━━━ SUPPLIED PASSAGE

Chapter I: A Technical Look at Bits and Pieces


An Overview of the Components: PERL, Csound, and RealAudio
The Search and Retrieval Process
The PERL/Csound Initialization Process
The Csound Process

An Overview of the Components: PERL, Csound, and RealAudio

Bits and Pieces is a sound installation for the World Wide Web. Although its aesthetic precedents are numerous, its technical precedents are few. The primary new concept behind the piece is the use of audio sources from the Web. A group of computer programs search the Web for sound files, then download and process them. This process, which I call the ‘search and retrieval’ process (see Figure 1), is written in a programming language called PERL. The three major components used in Bits and Pieces are PERL, Csound, and RealAudio. The entire code for Bits and Pieces may be viewed in Appendix B.

PERL is an acronym for Practical Extraction and Reporting Language. Its primary uses are parsing and extracting data from other sources of data, scripting for Unix, and creating CGI scripts for Web pages. It is also useful as a networking language. The capabilities of the core PERL language can be expanded by the addition of modules that are readily available on the Web. Modules are PERL objects that contain functions specific to various needs. The modules used for Bits and Pieces contain functions for making network connections, downloading files, downloading web pages, and parsing text. There are also PERL scripts, such as AutoSearch, that can be called from a Unix shell environment to query search engines regarding a topic. This script was used extensively in Bits and Pieces, but it will be discussed below.

Figure 1. A flowchart overview of the three processes.

The second major component used in Bits and Pieces is Csound. Csound is a sound synthesis language whose source code is written in C. A Csound piece or process is written in two parts. The first part is an orchestra file in which instruments are defined. Csound instruments are user defined synthesis or sound processing routines. The score file tells the Csound compiler how and when to play the instruments in the orchestra file. It also contains function and wavetable definitions. For Bits and Pieces, PERL was used to generate the orchestra and score files for the Csound compiler. The output of a Csound process can either be played in realtime (depending on the speed of the computer), or written to a sound file. In this case, all Csound output was written to a sound file.

The final component used in the Bits and Pieces process is the RealAudio encoder. RealAudio is currently the most popular software tool for creating and streaming media over the Internet. It is used to stream both audio and video (although in my piece only audio), and can be optimized to stream at different qualities for different connection speeds. Presently, most Internet connections are far too slow to handle the (at least) 175 kilobyte per second transmission rate required to receive 16 bit 44.1K stereo audio. Thus, compression is usually used. A compression program is called a ‘codec,’ short for coder/decoder. The compression scheme used by RealAudio is based on psychoacoustic principles involving the masking of quieter frequencies by louder ones. RealAudio reduces a file's size by removing masked frequencies that the listener will theoretically not hear. For low bandwidth transmissions, a RealAudio codec can reduce a 50 megabyte file to under 1 megabyte. Of course, this results in a large reduction in the quality of the sound file. The Bits and Pieces output file is encoded twice, for two different connection speeds. The first encoding of the original file results in a RealAudio file suitable for transmission over a 28.8 kilobaud connection. Unfortunately, this results in a reduction of a stereo audio file to a mono file, as well as a significant reduction in sound quality in that a large number of frequencies are removed. The second encoding of the original file is for connections of 80 kilobaud or faster. The RealAudio output file for this compression scheme is seven to eight times larger, but the file is in stereo and the sound quality is markedly improved.

━━━━━━
━━━ DATA

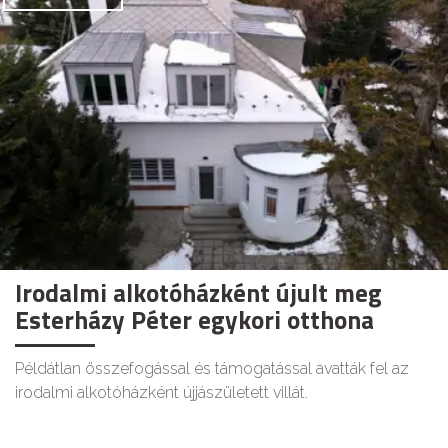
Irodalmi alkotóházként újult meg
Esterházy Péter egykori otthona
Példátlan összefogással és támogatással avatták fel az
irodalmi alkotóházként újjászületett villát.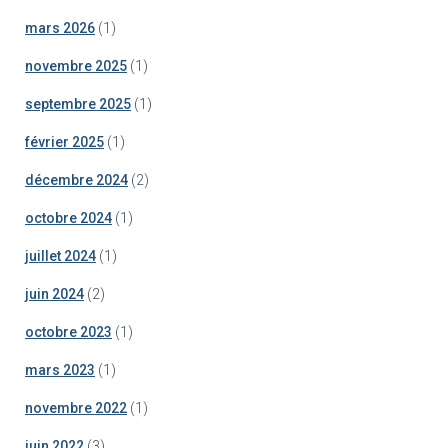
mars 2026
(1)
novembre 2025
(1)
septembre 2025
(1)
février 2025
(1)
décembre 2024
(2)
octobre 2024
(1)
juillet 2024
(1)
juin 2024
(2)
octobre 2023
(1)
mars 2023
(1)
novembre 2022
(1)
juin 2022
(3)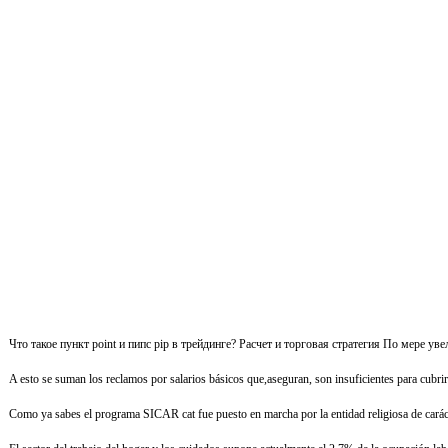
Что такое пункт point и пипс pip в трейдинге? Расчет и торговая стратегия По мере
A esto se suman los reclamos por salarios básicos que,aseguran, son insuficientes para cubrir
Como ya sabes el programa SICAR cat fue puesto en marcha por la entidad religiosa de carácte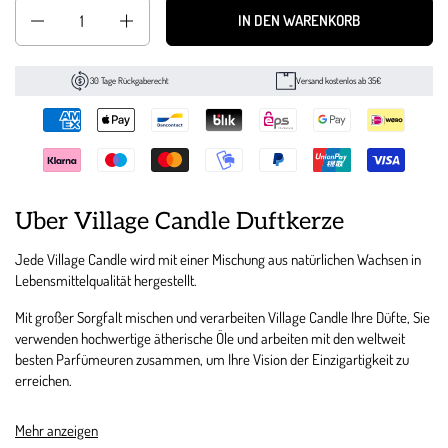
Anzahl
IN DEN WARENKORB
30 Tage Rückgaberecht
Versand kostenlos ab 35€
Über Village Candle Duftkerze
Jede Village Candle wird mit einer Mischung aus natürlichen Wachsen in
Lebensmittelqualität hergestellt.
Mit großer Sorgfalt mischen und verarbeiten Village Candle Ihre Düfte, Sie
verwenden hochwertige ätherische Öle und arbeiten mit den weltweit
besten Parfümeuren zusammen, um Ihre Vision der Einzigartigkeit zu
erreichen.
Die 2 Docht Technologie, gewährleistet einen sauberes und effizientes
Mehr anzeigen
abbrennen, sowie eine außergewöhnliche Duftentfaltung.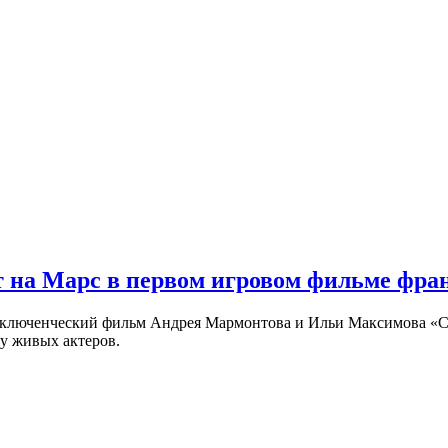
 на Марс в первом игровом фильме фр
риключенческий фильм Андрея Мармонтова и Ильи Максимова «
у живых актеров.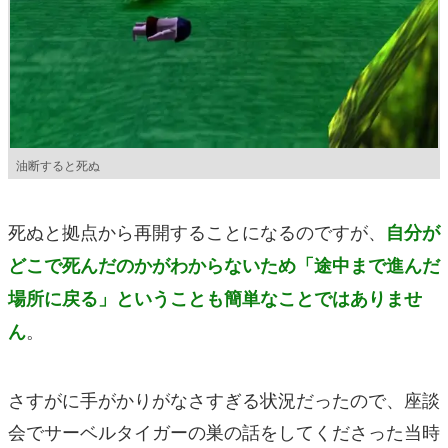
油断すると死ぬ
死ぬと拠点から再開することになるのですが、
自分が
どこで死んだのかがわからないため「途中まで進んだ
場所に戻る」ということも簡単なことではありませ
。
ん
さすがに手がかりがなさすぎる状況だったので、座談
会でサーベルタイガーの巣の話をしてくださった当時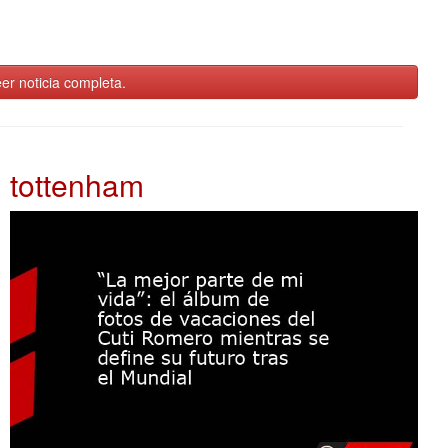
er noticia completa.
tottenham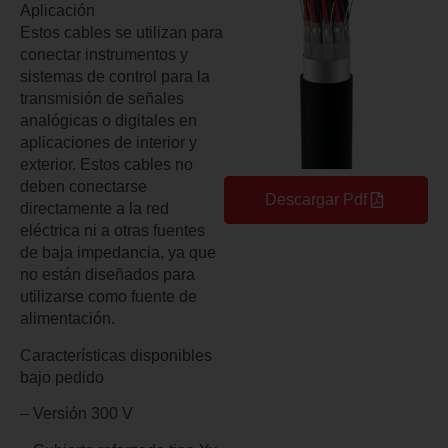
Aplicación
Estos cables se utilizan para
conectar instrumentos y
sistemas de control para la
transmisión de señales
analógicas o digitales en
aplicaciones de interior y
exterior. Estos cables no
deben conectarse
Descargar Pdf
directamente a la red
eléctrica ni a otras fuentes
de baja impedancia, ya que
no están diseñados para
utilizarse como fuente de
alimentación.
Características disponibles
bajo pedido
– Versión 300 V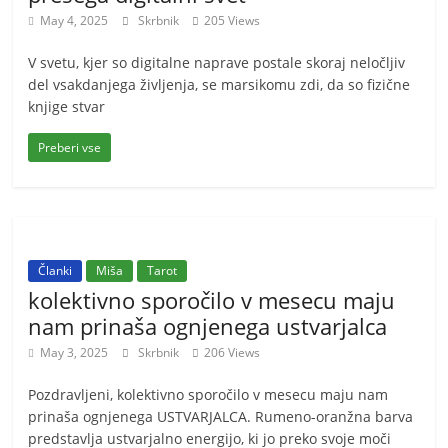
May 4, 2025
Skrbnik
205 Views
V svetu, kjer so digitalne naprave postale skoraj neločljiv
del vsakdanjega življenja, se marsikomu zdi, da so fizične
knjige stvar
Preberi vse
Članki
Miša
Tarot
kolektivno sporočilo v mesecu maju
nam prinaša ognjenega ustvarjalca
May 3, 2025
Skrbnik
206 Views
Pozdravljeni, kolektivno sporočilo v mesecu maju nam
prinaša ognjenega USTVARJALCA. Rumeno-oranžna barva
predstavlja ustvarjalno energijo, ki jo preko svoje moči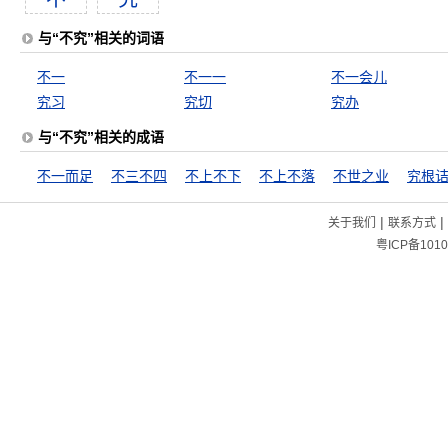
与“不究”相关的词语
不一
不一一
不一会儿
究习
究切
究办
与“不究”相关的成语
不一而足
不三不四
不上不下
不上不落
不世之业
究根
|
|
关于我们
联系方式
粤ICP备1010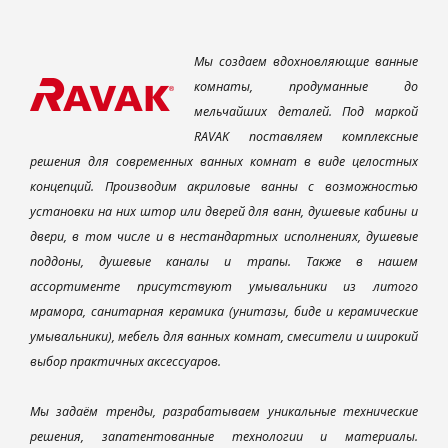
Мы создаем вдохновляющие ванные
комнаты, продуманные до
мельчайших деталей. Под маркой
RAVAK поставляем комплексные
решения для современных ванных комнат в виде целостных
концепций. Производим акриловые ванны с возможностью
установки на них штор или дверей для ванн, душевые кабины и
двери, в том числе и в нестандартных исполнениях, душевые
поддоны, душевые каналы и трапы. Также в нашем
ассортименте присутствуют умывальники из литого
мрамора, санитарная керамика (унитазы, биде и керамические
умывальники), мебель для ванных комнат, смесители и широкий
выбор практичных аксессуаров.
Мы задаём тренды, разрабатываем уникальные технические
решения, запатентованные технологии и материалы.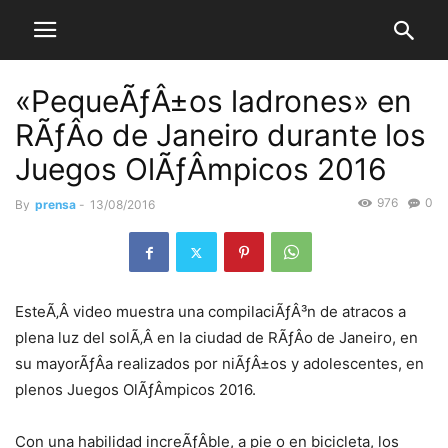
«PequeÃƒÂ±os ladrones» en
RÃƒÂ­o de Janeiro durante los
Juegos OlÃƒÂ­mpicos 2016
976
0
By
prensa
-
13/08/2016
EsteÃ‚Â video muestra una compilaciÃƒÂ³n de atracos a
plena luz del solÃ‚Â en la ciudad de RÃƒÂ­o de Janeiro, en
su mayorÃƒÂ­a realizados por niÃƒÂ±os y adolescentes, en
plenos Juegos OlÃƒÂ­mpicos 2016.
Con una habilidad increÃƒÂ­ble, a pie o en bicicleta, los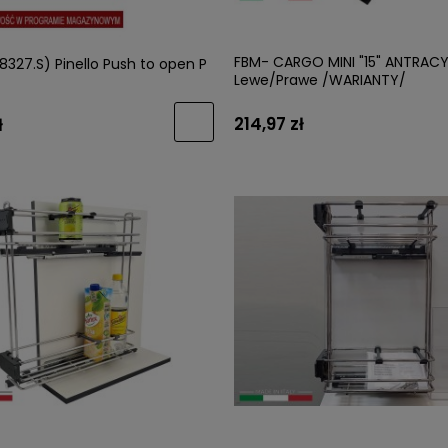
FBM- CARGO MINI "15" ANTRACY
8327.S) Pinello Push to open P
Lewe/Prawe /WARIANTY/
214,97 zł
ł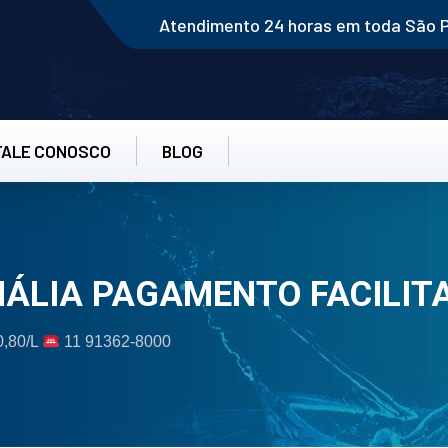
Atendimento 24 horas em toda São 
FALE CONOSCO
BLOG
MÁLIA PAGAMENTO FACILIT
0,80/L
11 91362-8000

━━━━━━
━━━ DATA

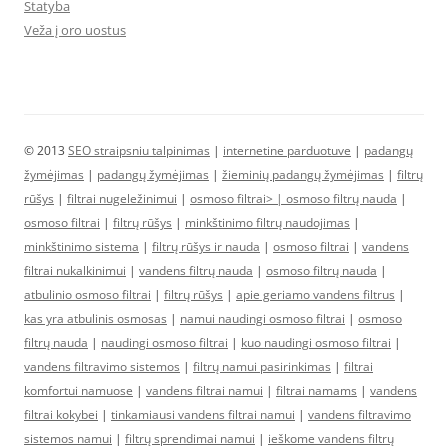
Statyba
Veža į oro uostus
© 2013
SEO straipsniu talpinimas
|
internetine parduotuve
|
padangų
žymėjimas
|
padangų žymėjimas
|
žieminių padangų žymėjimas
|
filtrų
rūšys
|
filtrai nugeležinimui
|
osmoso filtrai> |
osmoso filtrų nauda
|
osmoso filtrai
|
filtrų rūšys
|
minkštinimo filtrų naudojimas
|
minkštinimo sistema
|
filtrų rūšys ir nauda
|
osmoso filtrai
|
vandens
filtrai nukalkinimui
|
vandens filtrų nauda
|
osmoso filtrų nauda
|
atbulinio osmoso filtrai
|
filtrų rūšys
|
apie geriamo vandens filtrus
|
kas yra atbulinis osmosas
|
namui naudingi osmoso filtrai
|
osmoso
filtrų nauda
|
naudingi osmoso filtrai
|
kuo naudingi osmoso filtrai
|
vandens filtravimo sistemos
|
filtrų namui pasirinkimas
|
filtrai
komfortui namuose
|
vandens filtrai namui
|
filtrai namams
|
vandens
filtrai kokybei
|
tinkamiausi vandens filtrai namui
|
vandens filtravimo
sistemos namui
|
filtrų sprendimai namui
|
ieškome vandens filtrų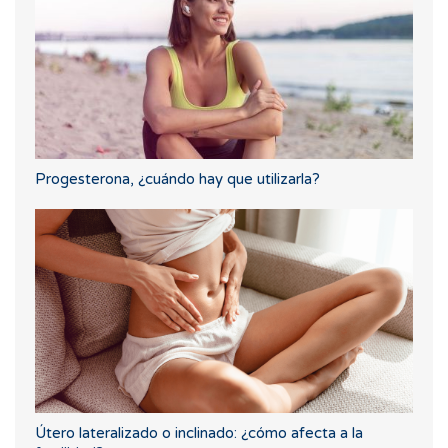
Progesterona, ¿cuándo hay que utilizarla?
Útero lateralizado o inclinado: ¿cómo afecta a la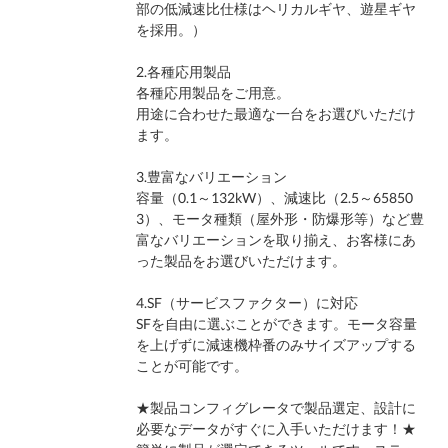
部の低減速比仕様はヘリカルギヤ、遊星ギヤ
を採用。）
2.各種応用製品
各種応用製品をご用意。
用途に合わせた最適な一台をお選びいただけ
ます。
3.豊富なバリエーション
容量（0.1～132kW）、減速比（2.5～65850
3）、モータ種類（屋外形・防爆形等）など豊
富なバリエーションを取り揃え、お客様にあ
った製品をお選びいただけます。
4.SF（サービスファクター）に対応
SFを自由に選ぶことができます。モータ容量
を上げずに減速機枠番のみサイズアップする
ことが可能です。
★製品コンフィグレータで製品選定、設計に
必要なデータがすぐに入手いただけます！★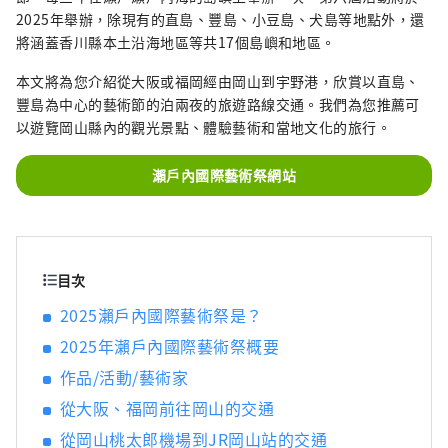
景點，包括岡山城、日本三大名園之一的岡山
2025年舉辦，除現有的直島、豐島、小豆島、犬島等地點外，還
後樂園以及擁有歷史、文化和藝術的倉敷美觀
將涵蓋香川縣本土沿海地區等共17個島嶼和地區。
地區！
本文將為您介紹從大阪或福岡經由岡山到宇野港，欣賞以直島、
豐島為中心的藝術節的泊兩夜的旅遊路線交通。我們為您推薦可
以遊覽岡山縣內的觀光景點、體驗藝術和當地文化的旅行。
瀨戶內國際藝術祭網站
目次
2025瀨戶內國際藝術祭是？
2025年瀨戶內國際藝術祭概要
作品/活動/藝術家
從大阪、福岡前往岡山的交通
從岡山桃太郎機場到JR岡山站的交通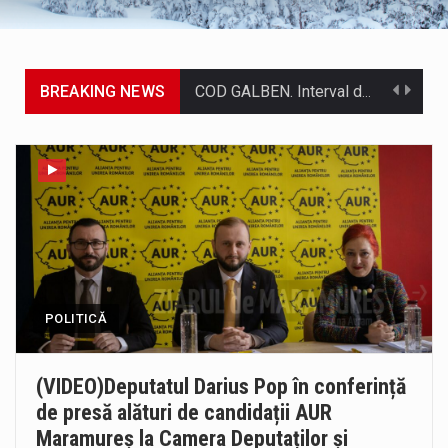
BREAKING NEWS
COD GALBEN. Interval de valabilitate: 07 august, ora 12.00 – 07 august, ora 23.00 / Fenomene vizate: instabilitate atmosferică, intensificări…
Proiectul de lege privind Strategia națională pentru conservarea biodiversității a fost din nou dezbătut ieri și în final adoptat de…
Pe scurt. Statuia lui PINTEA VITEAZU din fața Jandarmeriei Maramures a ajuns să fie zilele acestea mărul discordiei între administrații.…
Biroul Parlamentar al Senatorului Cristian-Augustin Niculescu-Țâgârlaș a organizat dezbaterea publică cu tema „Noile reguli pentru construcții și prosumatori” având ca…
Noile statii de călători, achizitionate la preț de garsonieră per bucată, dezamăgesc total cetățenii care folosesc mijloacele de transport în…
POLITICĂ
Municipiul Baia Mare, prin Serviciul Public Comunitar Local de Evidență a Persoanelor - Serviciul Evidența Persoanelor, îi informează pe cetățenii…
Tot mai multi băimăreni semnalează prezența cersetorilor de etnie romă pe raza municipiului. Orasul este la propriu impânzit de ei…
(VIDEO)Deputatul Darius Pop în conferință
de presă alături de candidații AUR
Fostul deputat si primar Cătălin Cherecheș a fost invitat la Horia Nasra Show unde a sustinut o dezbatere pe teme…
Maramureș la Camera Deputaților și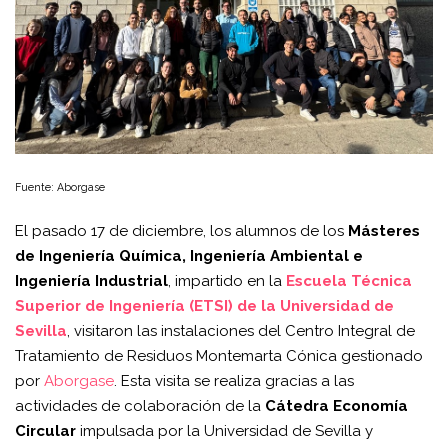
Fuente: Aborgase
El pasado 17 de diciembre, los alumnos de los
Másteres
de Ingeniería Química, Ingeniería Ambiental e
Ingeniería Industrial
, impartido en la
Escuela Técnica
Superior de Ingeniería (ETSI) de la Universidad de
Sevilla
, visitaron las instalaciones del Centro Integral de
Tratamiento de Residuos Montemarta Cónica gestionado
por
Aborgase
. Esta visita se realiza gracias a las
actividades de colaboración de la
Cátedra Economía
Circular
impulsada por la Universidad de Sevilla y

━━━━━━
━━━ DATA

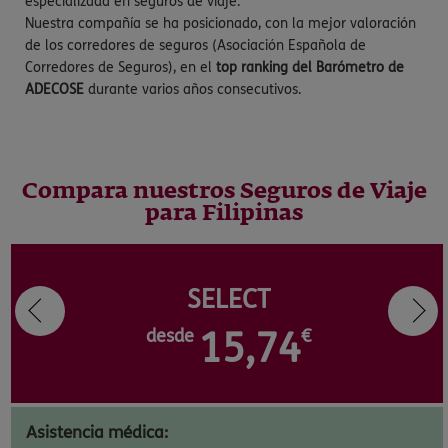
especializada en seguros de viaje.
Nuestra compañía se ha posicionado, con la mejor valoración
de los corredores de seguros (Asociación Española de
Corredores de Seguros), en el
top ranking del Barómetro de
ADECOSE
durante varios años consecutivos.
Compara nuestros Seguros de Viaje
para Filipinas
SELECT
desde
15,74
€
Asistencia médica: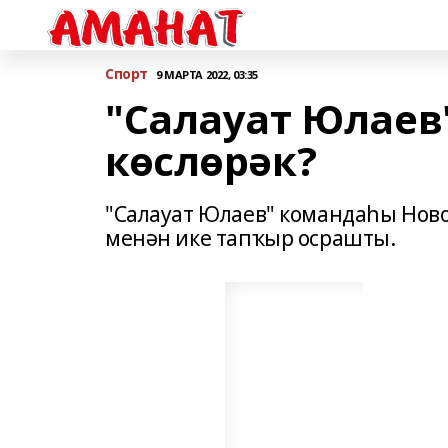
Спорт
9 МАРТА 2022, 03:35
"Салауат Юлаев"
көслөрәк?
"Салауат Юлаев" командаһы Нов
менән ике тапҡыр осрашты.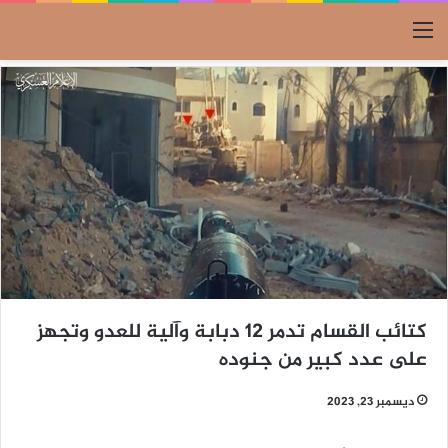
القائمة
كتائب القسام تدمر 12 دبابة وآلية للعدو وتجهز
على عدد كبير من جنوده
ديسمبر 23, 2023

━━━━━━

## PROBLEM DETAILS
Could you carry on the technical chapter on Bits and Pieces, the sound installation built with PERL, Csound, and RealAudio, from its last sentence?

## RESPONSE
The Search and Retrieval Process

The Bits and Pieces installation is divided into two major stages. The first stage is used for the search and retrieval of sound files from the Web. The second stage is used for the processing of those sound files with Csound, the encoding of those files with RealAudio, and the transfer of the RealAudio files to the Webserver.

The search and retrieval section of the Bits and Pieces process is itself divided into smaller processes. PERL's AutoSearch script is a Web searching script that can be called from the Unix command line as well as from within a PERL program or script. Given the name of a major Internet search engine, a search query, and local directory as arguments, it returns an HTML (Hypertext Markup Language) page containing the results of the search. It places the page in the directory named in the function arguments.

The page returned typically contains hypertext links to between one hundred and two hundred Web sites that are possible matches to the query. This simplifies the Web searches, and leads to more immediate and accurate results for several reasons. Most major search engines are Web crawlers, that is they constantly search the Web for new sites and pages, simultaneously updating their databases. When a Web crawler accesses a page, it parses the HTML and attempts to determine the topic of the site by looking for keywords. It then adds that site to its database, and tries to categorize it based on the keywords. When a search engine is queried, it returns a list of possible matches sorted according to the probable accuracy of the match. Thus, the pages that are most likely the best match to the user’s query are listed first. What this means for my search and retrieval process is that AutoSearch will return links already sorted and categorized by the queried search engine. The results are further improved in that AutoSearch can query several different search engines (although not in the same run). This means that I have access to several different large databases of Web pages possibly containing sound files.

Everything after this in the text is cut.